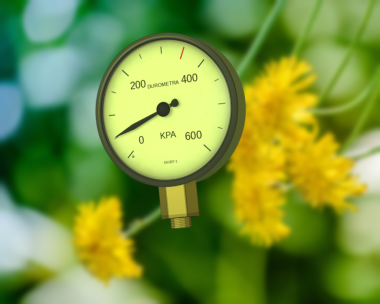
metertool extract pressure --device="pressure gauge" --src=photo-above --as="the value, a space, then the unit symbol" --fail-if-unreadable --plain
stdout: 50 kPa
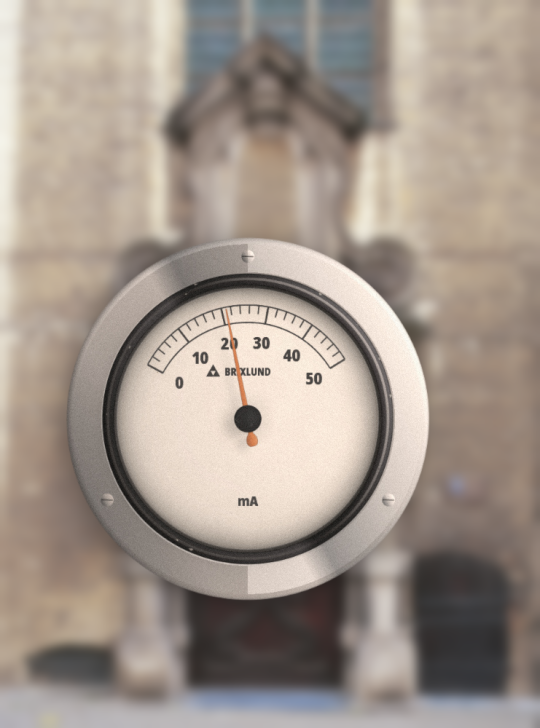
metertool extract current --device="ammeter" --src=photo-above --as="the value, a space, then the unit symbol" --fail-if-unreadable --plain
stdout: 21 mA
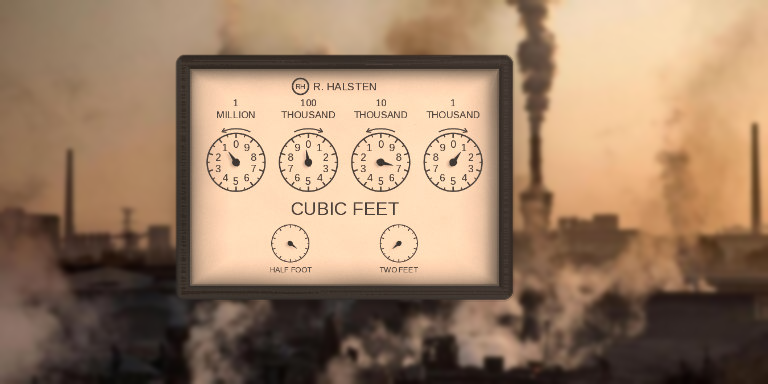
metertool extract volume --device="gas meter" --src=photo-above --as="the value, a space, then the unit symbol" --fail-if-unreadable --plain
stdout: 97100 ft³
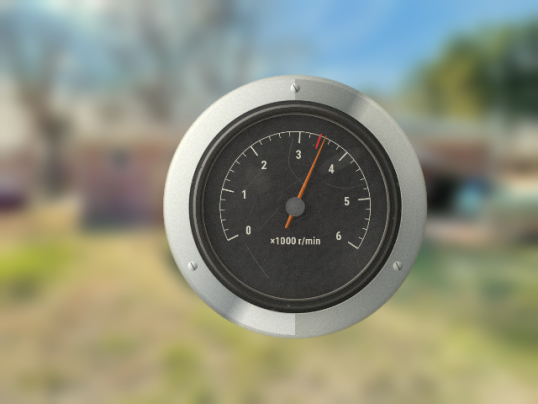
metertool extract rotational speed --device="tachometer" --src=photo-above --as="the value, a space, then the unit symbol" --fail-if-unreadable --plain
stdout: 3500 rpm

- _What this task involves_
Recast the records above as a Markdown table with two columns, Row and Line, giving each non-blank line its own numbered row. Leave the pictures out of the table.

- _Output of the task_
| Row | Line |
|---|---|
| 1 | metertool extract pressure --device="pressure gauge" --src=photo-above --as="the value, a space, then the unit symbol" --fail-if-unreadable --plain |
| 2 | stdout: 50 kPa |
| 3 | metertool extract current --device="ammeter" --src=photo-above --as="the value, a space, then the unit symbol" --fail-if-unreadable --plain |
| 4 | stdout: 21 mA |
| 5 | metertool extract volume --device="gas meter" --src=photo-above --as="the value, a space, then the unit symbol" --fail-if-unreadable --plain |
| 6 | stdout: 97100 ft³ |
| 7 | metertool extract rotational speed --device="tachometer" --src=photo-above --as="the value, a space, then the unit symbol" --fail-if-unreadable --plain |
| 8 | stdout: 3500 rpm |